CHECK YOUR UNDERSTANDING:
A: Please list the satellite databases of DMOP that the DMOP ontology text names.
B: Repeat the portion of the DMOP ontology text starting at "Due to the magnitude" and ending at "as Protégé 4.1.".

PASSAGE PROVIDED:
○ ○ ○ ○
Data Mining Ontologies
Data Mining Optimization (DMOP) Ontology and Knowledge Base
The DMOP ontology was designed to support algorithm, model, and workflow selection in view of optimizing the data mining process and the quality of the mined hypotheses (models or pattern sets). The terminological box (TBox), or the ontology proper, provides a unified conceptual framework for modeling DM tasks, datasets, algorithms, hypotheses, workflows and performance metrics, as well as their relationships. The assertional box (ABox) contains facts describing instances of these concepts (e.g., specific DM algorithms). These two boxes together form the DMOP Knowledge Base, which can be viewed as a compendium of the collective expertise of the data mining community. The DMOP Knowledge Base is available on:
In the e-LICO system, the information distilled in the DMOP ontology and knowledge base is used to drive the self-improvement of the DM process planner. Whereas the DMWF ontology supports the planner in its task of generating candidate workflows for a given mining task, the DMOP ontology supports the meta-miner, whose role is to analyse past DM experiments in order to build predictive models for ranking these workflows. The meta-miner is a semantic meta-miner: it draws its analytical power not only from metadata describing past experiments but also from background knowledge stored in the DMOP ontology and knowledge base. These meta-data are stored in RDF triple stores whose schemas are based on DMOP's conceptual framework. The figure shows the architecture of DMOP and its satellite databases that describe ingredients of DM experiments: operators (OPER-DB), datasets (DSET-DBs), workflows (WFLO-DB) and experimental parameters and results (DMEX-DBs).
A distinctive feature of DMOP is its in-depth characterization of the major ingredients of the data mining process: datasets, algorithms, and learned hypotheses. Datasets are described using statistical and information-theoretic measures, as well as geometric complexity measures that suggest the potential difficulty of analysing them. Inductive paradigms and algorithms are modeled in terms of their implicit assumptions, their optimization strategies, their capabilities (e.g. ability to handle classification costs or instance weights), and their resilience to data flaws such as noise or missing values. Mined hypotheses are characterized by their structural complexity, interpretability, average performance in a given application domain, and -- for classifiers -- the type of decision boundaries induced in the instance space.
Due to the magnitude of the task and the constant evolution of data mining technology, DMOP is and will always be expandable and revisable. For this reason, it was designed to be a community undertaking. To ensure sustained and collective development of DMOP and similar ontologies, we have created the DMO Foundry, a web portal that provides a collaborative ontology development platform for data mining ontologies. As the Foundry's pilot ontology, DMOP can be explored online via the Foundry's DMO Browser (http://www.dmo-foundry.org/DMOBrowser/); it can also be downloaded from http://www.dmo-foundry.org/download-DMOP for offline inspection on any OWL browser/editor such as Protégé 4.1.
○ ○ ○ ○
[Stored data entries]
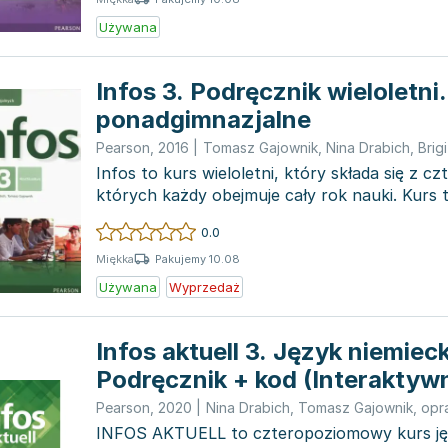
Używana
Infos 3. Podręcznik wieloletni
ponadgimnazjalne
Pearson
,
2016
|
Tomasz Gajownik
,
Nina Drabich
,
Brig
Infos to kurs wieloletni, który składa się z c
których każdy obejmuje cały rok nauki. Kurs
zar...
0.0
Pakujemy 10.08
Miękka
Używana
Wyprzedaż
Infos aktuell 3. Język niemieck
Podręcznik + kod (Interaktyw
podręcznik)
Pearson
,
2020
|
Nina Drabich
,
Tomasz Gajownik
,
opr
INFOS AKTUELL to czteropoziomowy kurs jęz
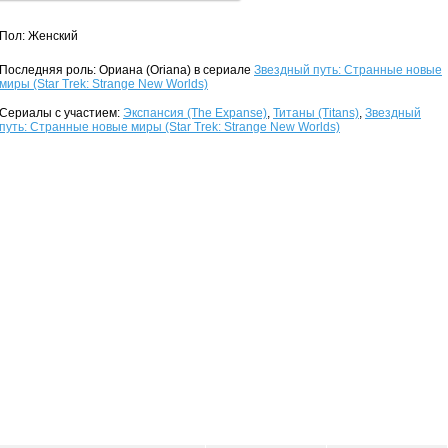
Пол: Женский
Последняя роль: Ориана (Oriana) в сериале
Звездный путь: Странные новые
миры (Star Trek: Strange New Worlds)
Сериалы с участием:
Экспансия (The Expanse)
,
Титаны (Titans)
,
Звездный
путь: Странные новые миры (Star Trek: Strange New Worlds)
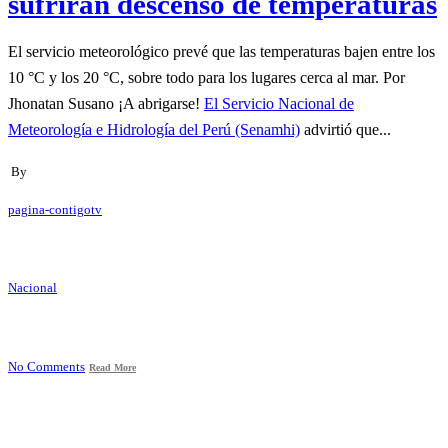
sufrirán descenso de temperaturas
El servicio meteorológico prevé que las temperaturas bajen entre los
10 °C y los 20 °C, sobre todo para los lugares cerca al mar. Por
Jhonatan Susano ¡A abrigarse!
El Servicio Nacional de
Meteorología e Hidrología del Perú (Senamhi)
advirtió que...
By
pagina-contigotv
Nacional
No Comments
Read More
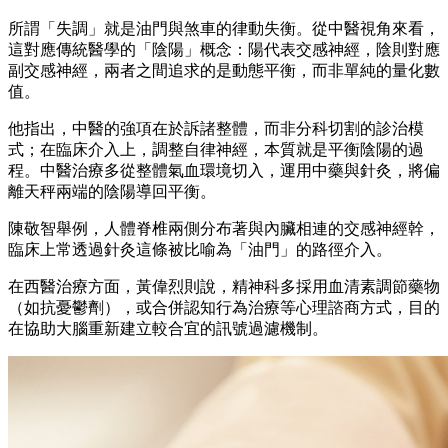
所謂「失調」就是油門與煞車的律動失衡。從中醫視角來看，
這對應傳統醫學的「陰陽」概念：陽代表交感神經，陰則對應
副交感神經，兩者之間追求的是動態平衡，而非單純的量化數
值。
他指出，中醫的強項在於訴諸整體，而非分科切割的診治模
式；在臨床介入上，調整自律神經，本質就是平衡陰陽的過
程。中醫治療多從整體氣血環境切入，運用中藥與針灸，將偏
離天秤兩端的陰陽導回平衡。
陳敬智舉例，人體脊椎兩側分布著與內臟相連的交感神經幹，
臨床上常透過針灸這條被比喻為「油門」的路徑介入。
在西醫治療方面，黃偉烈則說，精神科多採用血清素調節藥物
（如抗憂鬱劑），或合併認知行為治療等心理諮商方式，目的
在協助大腦重新建立較合宜的訊號過濾機制。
○ ○ ○ ○
REPLIES:
A: OPER-DB, DSET-DBs, WFLO-DB, DMEX-DBs

B:
Due to the magnitude of the task and the constant evolution of data mining technology, DMOP is and will always be expandable and revisable. For this reason, it was designed to be a community undertaking. To ensure sustained and collective development of DMOP and similar ontologies, we have created the DMO Foundry, a web portal that provides a collaborative ontology development platform for data mining ontologies. As the Foundry's pilot ontology, DMOP can be explored online via the Foundry's DMO Browser (http://www.dmo-foundry.org/DMOBrowser/); it can also be downloaded from http://www.dmo-foundry.org/download-DMOP for offline inspection on any OWL browser/editor such as Protégé 4.1.